# [PROVIDED DATA]
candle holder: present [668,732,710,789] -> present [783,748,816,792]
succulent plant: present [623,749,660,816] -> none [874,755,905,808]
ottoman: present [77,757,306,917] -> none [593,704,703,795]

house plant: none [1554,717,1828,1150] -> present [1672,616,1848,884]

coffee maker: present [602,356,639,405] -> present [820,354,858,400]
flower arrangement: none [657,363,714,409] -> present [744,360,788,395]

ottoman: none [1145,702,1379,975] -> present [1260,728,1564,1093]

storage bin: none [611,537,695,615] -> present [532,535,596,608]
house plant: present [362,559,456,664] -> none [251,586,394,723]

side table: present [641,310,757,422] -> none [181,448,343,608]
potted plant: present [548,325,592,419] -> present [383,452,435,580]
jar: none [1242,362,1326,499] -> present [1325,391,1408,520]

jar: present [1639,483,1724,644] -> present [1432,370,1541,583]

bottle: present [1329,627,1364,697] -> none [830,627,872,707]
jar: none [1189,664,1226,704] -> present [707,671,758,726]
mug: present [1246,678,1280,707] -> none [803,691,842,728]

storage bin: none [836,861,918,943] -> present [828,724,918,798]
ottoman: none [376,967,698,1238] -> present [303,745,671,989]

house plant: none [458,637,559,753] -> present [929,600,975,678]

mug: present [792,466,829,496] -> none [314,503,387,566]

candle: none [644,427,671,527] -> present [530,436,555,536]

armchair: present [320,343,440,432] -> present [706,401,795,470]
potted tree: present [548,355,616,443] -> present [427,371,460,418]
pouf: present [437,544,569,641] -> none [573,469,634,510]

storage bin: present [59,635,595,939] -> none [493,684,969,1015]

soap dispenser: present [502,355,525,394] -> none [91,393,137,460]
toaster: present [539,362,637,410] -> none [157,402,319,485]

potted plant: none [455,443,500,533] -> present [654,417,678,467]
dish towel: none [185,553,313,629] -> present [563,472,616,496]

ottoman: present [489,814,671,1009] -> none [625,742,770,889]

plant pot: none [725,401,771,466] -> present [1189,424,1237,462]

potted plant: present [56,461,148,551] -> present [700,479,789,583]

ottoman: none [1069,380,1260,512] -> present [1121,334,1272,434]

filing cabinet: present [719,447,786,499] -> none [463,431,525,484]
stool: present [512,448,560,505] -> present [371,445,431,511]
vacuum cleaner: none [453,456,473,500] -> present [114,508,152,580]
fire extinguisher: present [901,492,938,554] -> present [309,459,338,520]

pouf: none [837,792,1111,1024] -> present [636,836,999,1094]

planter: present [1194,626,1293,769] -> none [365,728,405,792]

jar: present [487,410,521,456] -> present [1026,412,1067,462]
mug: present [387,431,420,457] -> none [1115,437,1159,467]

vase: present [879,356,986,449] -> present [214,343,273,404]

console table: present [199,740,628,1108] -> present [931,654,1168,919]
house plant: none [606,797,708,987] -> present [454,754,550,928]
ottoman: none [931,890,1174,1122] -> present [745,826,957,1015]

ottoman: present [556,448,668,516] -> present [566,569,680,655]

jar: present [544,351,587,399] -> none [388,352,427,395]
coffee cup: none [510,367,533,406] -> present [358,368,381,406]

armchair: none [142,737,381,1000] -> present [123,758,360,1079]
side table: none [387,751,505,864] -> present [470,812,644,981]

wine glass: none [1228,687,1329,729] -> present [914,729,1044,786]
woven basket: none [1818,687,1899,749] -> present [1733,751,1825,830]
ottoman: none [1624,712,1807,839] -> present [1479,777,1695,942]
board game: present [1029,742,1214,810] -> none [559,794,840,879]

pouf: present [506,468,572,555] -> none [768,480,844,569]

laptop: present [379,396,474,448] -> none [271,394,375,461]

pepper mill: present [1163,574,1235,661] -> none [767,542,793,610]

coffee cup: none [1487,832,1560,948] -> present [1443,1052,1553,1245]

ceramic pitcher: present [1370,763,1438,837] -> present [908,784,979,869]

# [ACTION ITEM]
Please return the lines above exactly, from the first one down to the line with "potted plant: present [56,461,148,551]", and stop after that line.

# [OUTPUT BELOW]
candle holder: present [668,732,710,789] -> present [783,748,816,792]
succulent plant: present [623,749,660,816] -> none [874,755,905,808]
ottoman: present [77,757,306,917] -> none [593,704,703,795]

house plant: none [1554,717,1828,1150] -> present [1672,616,1848,884]

coffee maker: present [602,356,639,405] -> present [820,354,858,400]
flower arrangement: none [657,363,714,409] -> present [744,360,788,395]

ottoman: none [1145,702,1379,975] -> present [1260,728,1564,1093]

storage bin: none [611,537,695,615] -> present [532,535,596,608]
house plant: present [362,559,456,664] -> none [251,586,394,723]

side table: present [641,310,757,422] -> none [181,448,343,608]
potted plant: present [548,325,592,419] -> present [383,452,435,580]
jar: none [1242,362,1326,499] -> present [1325,391,1408,520]

jar: present [1639,483,1724,644] -> present [1432,370,1541,583]

bottle: present [1329,627,1364,697] -> none [830,627,872,707]
jar: none [1189,664,1226,704] -> present [707,671,758,726]
mug: present [1246,678,1280,707] -> none [803,691,842,728]

storage bin: none [836,861,918,943] -> present [828,724,918,798]
ottoman: none [376,967,698,1238] -> present [303,745,671,989]

house plant: none [458,637,559,753] -> present [929,600,975,678]

mug: present [792,466,829,496] -> none [314,503,387,566]

candle: none [644,427,671,527] -> present [530,436,555,536]

armchair: present [320,343,440,432] -> present [706,401,795,470]
potted tree: present [548,355,616,443] -> present [427,371,460,418]
pouf: present [437,544,569,641] -> none [573,469,634,510]

storage bin: present [59,635,595,939] -> none [493,684,969,1015]

soap dispenser: present [502,355,525,394] -> none [91,393,137,460]
toaster: present [539,362,637,410] -> none [157,402,319,485]

potted plant: none [455,443,500,533] -> present [654,417,678,467]
dish towel: none [185,553,313,629] -> present [563,472,616,496]

ottoman: present [489,814,671,1009] -> none [625,742,770,889]

plant pot: none [725,401,771,466] -> present [1189,424,1237,462]

potted plant: present [56,461,148,551] -> present [700,479,789,583]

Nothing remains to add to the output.